---- Reading text

The Kreisliga Württemberg (English: District league Württemberg) was the highest association football league in the German state of Württemberg from 1919 to 1923. The league was disbanded with the introduction of the Bezirksliga Württemberg-Baden in 1923.

Overview

Predecessor
From 1907, four regional leagues were formed within the structure of the Southern German football championship, in a move to improve the organisation of football in Southern Germany, these being:
 Ostkreis-Liga, covering Bavaria
 Nordkreis-Liga, covering Hesse
 Südkreis-Liga, covering Württemberg, Baden and Alsace
 Westkreis-Liga, covering the Palatinate, Lorraine and the southern Rhine Province

In 1908, a first Südkreis-Liga (English: Southern District League) was established, consisting of ten clubs and playing a home-and-away season. With the outbreak of the First World War, league football came to a halt and, during the war, games were only played on a limited level.

Post-First World War
With the collapse of the German Empire in 1918, no Württemberg championship was played in 1918-19 but football returned to a more organised system in 1919.

Southern Germany, now without the Alsace region, which had to be returned to France, was sub-divided into ten Kreisligas, these being:
 Kreisliga Hessen      
 Kreisliga Nordbayern  
 Kreisliga Nordmain    
 Kreisliga Odenwald    
 Kreisliga Pfalz       
 Kreisliga Saar        
 Kreisliga Südbayern  
 Kreisliga Südmain     
 Kreisliga Südwest     
 Kreisliga Württemberg

The Südkreis-Liga was split into three regional competitions, Württemberg, Odenwald and Südwest, each with ten clubs. The three league winners advanced to the Southern championship. This system applied for the 1919-20 and 1920-21 season.

In 1921-22, the Kreisliga Württemberg was split into two groups of eight, increasing the number of tier-one clubs in Württemberg to 16. The two league winners then played a final to determine the Württemberg champion, which in turn advanced to a Baden-Württemberg championship final against the Südwest champion. The Odenwald champion was not part of this series but rather played a Rhine championship. This "watering down" of Württemberg football lasted for only one season, in 1922-23, the number of top clubs was reduced to eight clubs in a single division, with a Baden-Württemberg final against the Südwest champion once more.

In 1923, a league reform which was decided upon in Darmstadt, Hesse, established the Southern German Bezirksligas which were to replace the Kreisligas. The best four teams each from the Südwest and Württemberg were admitted to the new Bezirksliga Württemberg-Baden. The four clubs from Württemberg were:
 Stuttgarter Kickers
 SV Feuerbach
 VfR Heilbronn
 SC Stuttgart

National success
The clubs from the Kreisliga Württemberg were not particularly successful in this era and none managed to qualify for the German championship.

--------
---- Source data

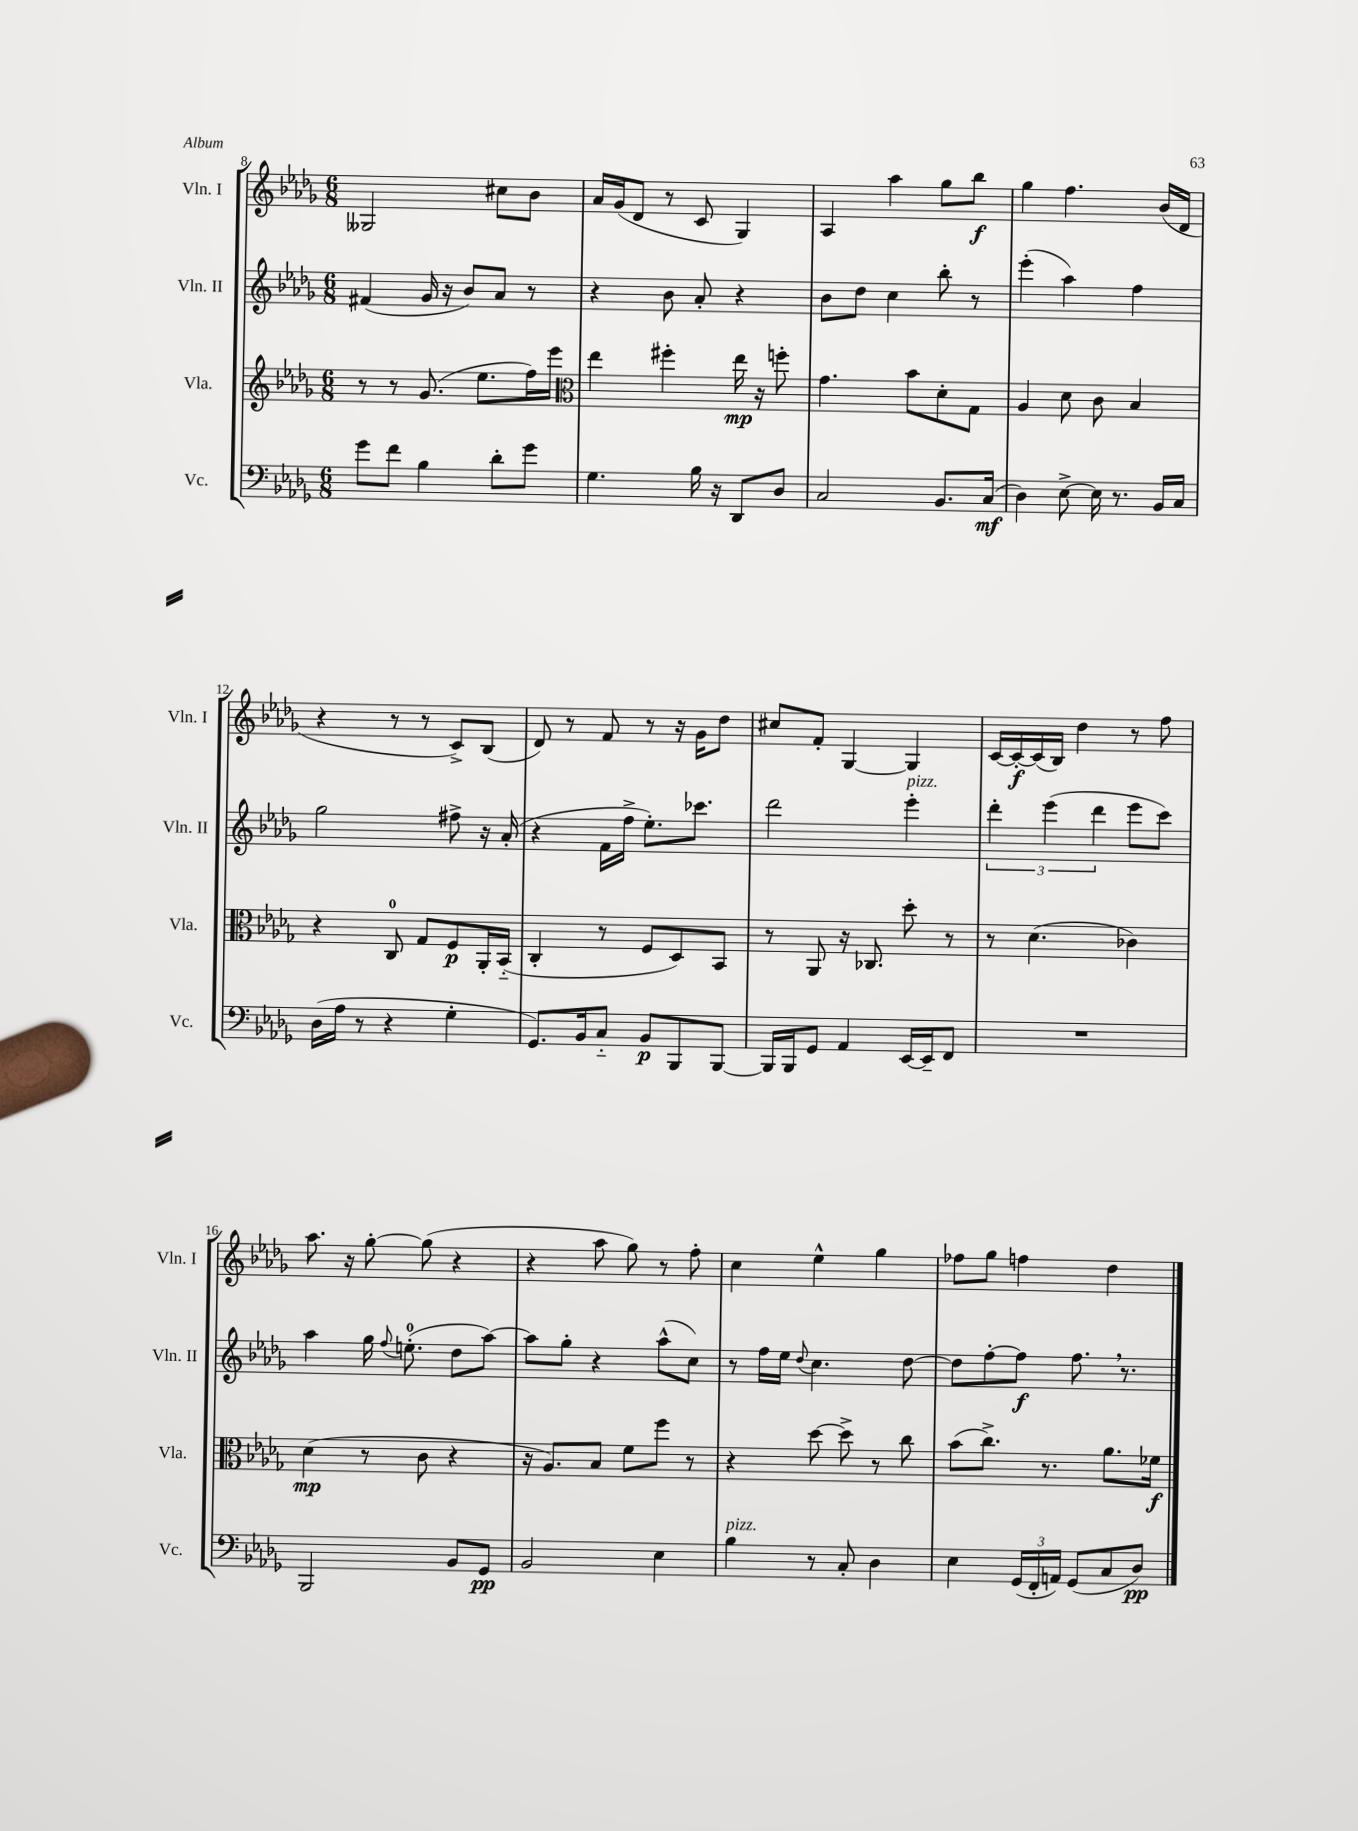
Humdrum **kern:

--------

## Work to complete
A: Answer these from the text about the Kreisliga Württemberg:
(i) How many clubs made up the first Südkreis-Liga established in 1908?
(ii) In which city was the 1923 league reform decided upon?
(iii) In 1921-22, into how many groups, and of how many clubs each, was the Kreisliga Württemberg split?
B: From the text about the Kreisliga Württemberg, output the passage that begins at the words "Southern Germany, now" and stops after "and 1920-21 season.".
Rely only on the text about the Kreisliga Württemberg, not on the material.

## Answers given
A:
(i) Ten clubs.
(ii) Darmstadt, Hesse.
(iii) Two groups of eight clubs each.

B:
Southern Germany, now without the Alsace region, which had to be returned to France, was sub-divided into ten Kreisligas, these being:
 Kreisliga Hessen      
 Kreisliga Nordbayern  
 Kreisliga Nordmain    
 Kreisliga Odenwald    
 Kreisliga Pfalz       
 Kreisliga Saar        
 Kreisliga Südbayern  
 Kreisliga Südmain     
 Kreisliga Südwest     
 Kreisliga Württemberg

The Südkreis-Liga was split into three regional competitions, Württemberg, Odenwald and Südwest, each with ten clubs. The three league winners advanced to the Southern championship. This system applied for the 1919-20 and 1920-21 season.